The urge to help, the planning of difficult and dangerous operations, of taking carefully calculated risks, of saving lives, is irresistible and even more so if you are doing it in the face of opposition from a self-important professor. When I met Ludmilla the next day I felt that I had no choice other than to tell her that, if she wished, I would arrange for her to come to London and I would operate on her there. Not surprisingly, she agreed.

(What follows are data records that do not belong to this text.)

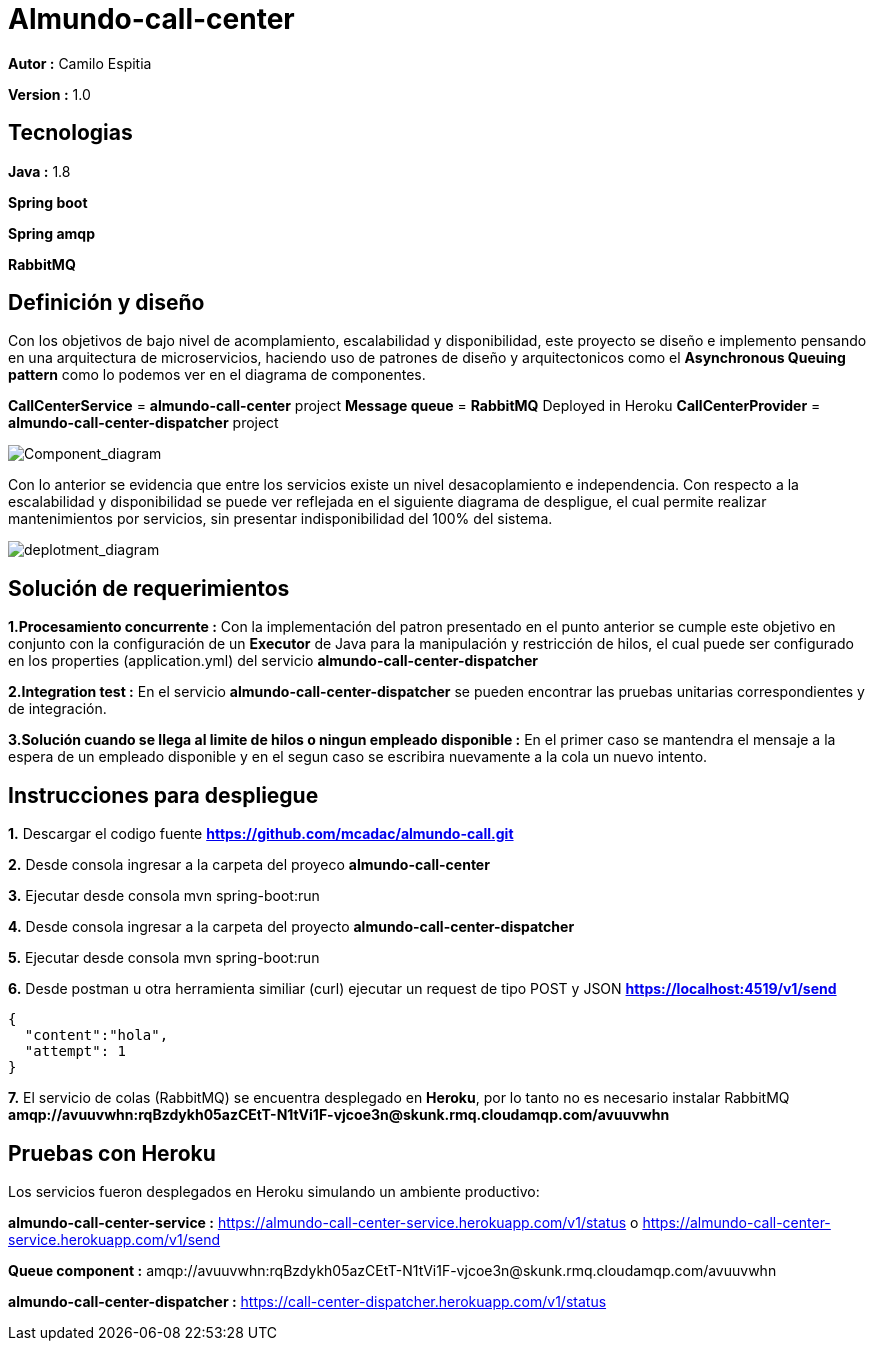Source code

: # Almundo-call-center

*Autor :* Camilo Espitia

*Version :* 1.0

## Tecnologias

*Java :* 1.8

*Spring boot* 

*Spring amqp*

*RabbitMQ*


## Definición y diseño

Con los objetivos de bajo nivel de acomplamiento, escalabilidad y disponibilidad, este proyecto se diseño e implemento pensando
en una arquitectura de microservicios, haciendo uso de patrones de diseño y arquitectonicos como el *Asynchronous Queuing pattern* como lo podemos ver en el diagrama de componentes.

*CallCenterService* = *almundo-call-center* project
*Message queue* = *RabbitMQ* Deployed in Heroku
*CallCenterProvider* = *almundo-call-center-dispatcher* project


image::/images/ComponentDiagram.jpg?raw=true[Component_diagram]

Con lo anterior se evidencia que entre los servicios existe un nivel desacoplamiento e independencia. Con respecto a la escalabilidad y disponibilidad se puede ver reflejada en el siguiente diagrama de despligue, el cual permite realizar mantenimientos por servicios, sin presentar indisponibilidad del 100% del sistema.


image::/images/DeploymentDiagram.jpg?raw=true[deplotment_diagram]

## Solución de requerimientos

*1.Procesamiento concurrente :* Con la implementación del patron presentado en el punto anterior se cumple este objetivo en conjunto con la configuración de un *Executor* de Java para la manipulación y restricción de hilos, el cual puede ser configurado en los properties (application.yml) del servicio *almundo-call-center-dispatcher* 

*2.Integration test :* En el servicio *almundo-call-center-dispatcher* se pueden encontrar las pruebas unitarias correspondientes y de integración.

*3.Solución cuando se llega al limite de hilos o ningun empleado disponible :* En el primer caso se mantendra el mensaje a la espera de un empleado disponible y en el segun caso se escribira nuevamente a la cola un nuevo intento.


## Instrucciones para despliegue

*1.* Descargar el codigo fuente *https://github.com/mcadac/almundo-call.git*

*2.* Desde consola ingresar a la carpeta del proyeco *almundo-call-center*

*3.* Ejecutar desde consola mvn spring-boot:run

*4.* Desde consola ingresar a la carpeta del proyecto *almundo-call-center-dispatcher*

*5.* Ejecutar desde consola mvn spring-boot:run

*6.* Desde postman u otra herramienta similiar (curl) ejecutar un request de tipo POST y JSON *https://localhost:4519/v1/send*

        {
          "content":"hola",
          "attempt": 1
        }
        
*7.* El servicio de colas (RabbitMQ) se encuentra desplegado en *Heroku*, por lo tanto no es necesario instalar RabbitMQ *amqp://avuuvwhn:rqBzdykh05azCEtT-N1tVi1F-vjcoe3n@skunk.rmq.cloudamqp.com/avuuvwhn*


## Pruebas con Heroku 

Los servicios fueron desplegados en Heroku simulando un ambiente productivo:

*almundo-call-center-service :* https://almundo-call-center-service.herokuapp.com/v1/status 
                                                        o 
                                https://almundo-call-center-service.herokuapp.com/v1/send

*Queue component :* amqp://avuuvwhn:rqBzdykh05azCEtT-N1tVi1F-vjcoe3n@skunk.rmq.cloudamqp.com/avuuvwhn

*almundo-call-center-dispatcher :* https://call-center-dispatcher.herokuapp.com/v1/status




       


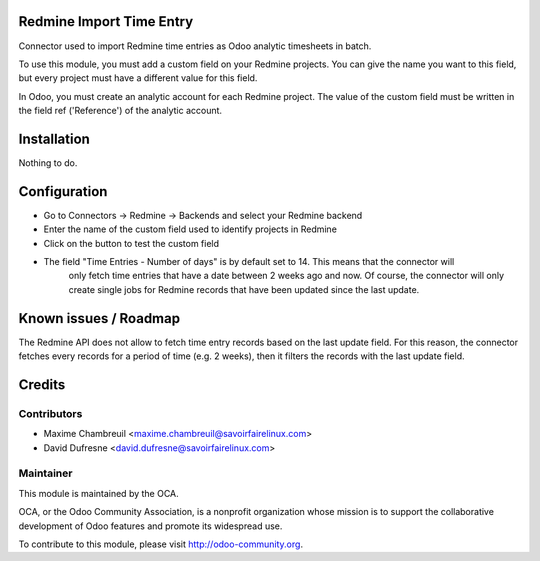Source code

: Redmine Import Time Entry
=========================

Connector used to import Redmine time entries as Odoo analytic timesheets in batch.

To use this module, you must add a custom field on your Redmine projects. You can give the name you want
to this field, but every project must have a different value for this field.

In Odoo, you must create an analytic account for each Redmine project.
The value of the custom field must be written in the field ref ('Reference') of the analytic account.


Installation
============

Nothing to do.


Configuration
=============

- Go to Connectors -> Redmine -> Backends and select your Redmine backend

- Enter the name of the custom field used to identify projects in Redmine
- Click on the button to test the custom field

- The field "Time Entries - Number of days" is by default set to 14. This means that the connector will
	only fetch time entries that have a date between 2 weeks ago and now. Of course, the connector will only
	create single jobs for Redmine records that have been updated since the last update.


Known issues / Roadmap
======================

The Redmine API does not allow to fetch time entry records based on the last update field.
For this reason, the connector fetches every records for a period of time (e.g. 2 weeks), then it
filters the records with the last update field.

Credits
=======

Contributors
------------

.. image:: http://sflx.ca/logo
   :alt: Savoir-faire Linux
   :target: http://www.savoirfairelinux.com

* Maxime Chambreuil <maxime.chambreuil@savoirfairelinux.com>
* David Dufresne <david.dufresne@savoirfairelinux.com>

Maintainer
----------

.. image:: http://odoo-community.org/logo.png
   :alt: Odoo Community Association
   :target: http://odoo-community.org

This module is maintained by the OCA.

OCA, or the Odoo Community Association, is a nonprofit organization whose mission is to support the collaborative development of Odoo features and promote its widespread use.

To contribute to this module, please visit http://odoo-community.org.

It was the next day that I first saw Tanya. Igor wanted us to leave for the hospital by 6.30 in the morning but I overslept and once we had set off I quickly realized why Igor had been keen to leave early – the morning Kiev rush hour meant that a journey of thirty minutes took, instead, one and a half hours. We joined an endless queue of grubby cars and trucks, dull grey shapes in the fog, with red tail-lights turning their exhaust into small pink clouds, inching along the enormous wide roads towards the centre of Kiev. The roads are lined by huge advertisements for cigarettes and mobile phones, scarcely visible in the fog. Many cars queue-jump by mounting the pavements and weaving between the lamp posts. Heavy 4x4s leave the road altogether and career across the muddy patches of grass beside the road if it will get them ahead.
Tanya was near the end of the queue of patients with inoperable brain tumours. She was eleven years old at the time. She walked into Igor’s office, unsteadily, supported by her mother, with a scratched piece of X-ray film that showed an enormous tumour at the base of her brain that must have been growing for years. It was the largest tumour of its kind that I had ever seen. Her mother, Katya, had brought her all the way from Horodok, a remote town near the border with Romania. She was a sweet child, with the awkward long-legged grace of a foal, a page-boy haircut and a shy, lopsided smile – lopsided because of the partial paralysis of her face caused by the tumour. The tumour had been effectively deemed inoperable both in Moscow and Kiev and it was obvious that it was going to kill her sooner or later.
Just as it is irresistible to save a life, it is also very difficult to tell somebody that I cannot save them, especially if the pati
ent is a sick child with desperate parents. The problem is made all the greater if I am not entirely certain. Few people outside medicine realize that what tortures doctors most is uncertainty, rather than the fact they often deal with people who are suffering or who are about to die. It is easy enough to let somebody die if one knows beyond doubt that they cannot be saved – if one is a decent doctor one will be sympathetic, but the situation is clear. This is life, and we all have to die sooner or later. It is when I do not know for certain whether I can help or not, or should help or not, that things become so difficult. Tanya’s tumour was indeed the largest I had ever seen. It was almost certainly benign and, at least in theory, could be removed, but I had not tried to operate on such a large tumour in a child her age before, nor did I know anybody else who had tried. Doctors often console each other, when things have gone badly, that it is easy to be wise in retrospect. I should have left Tanya in Ukraine. I should have told her mother to take her back to Horodok, but instead I brought her to London.
Later that year I arranged for Tanya and Ludmilla to come to London and I had organized a mini-van to meet them at Heathrow and deliver them with their accompanying relatives at the entrance to my hospital. How proud and important I felt when I met them there! I carried out both the operations with Richard Hatfield, a colleague and close friend and who had often come out to Ukraine with me.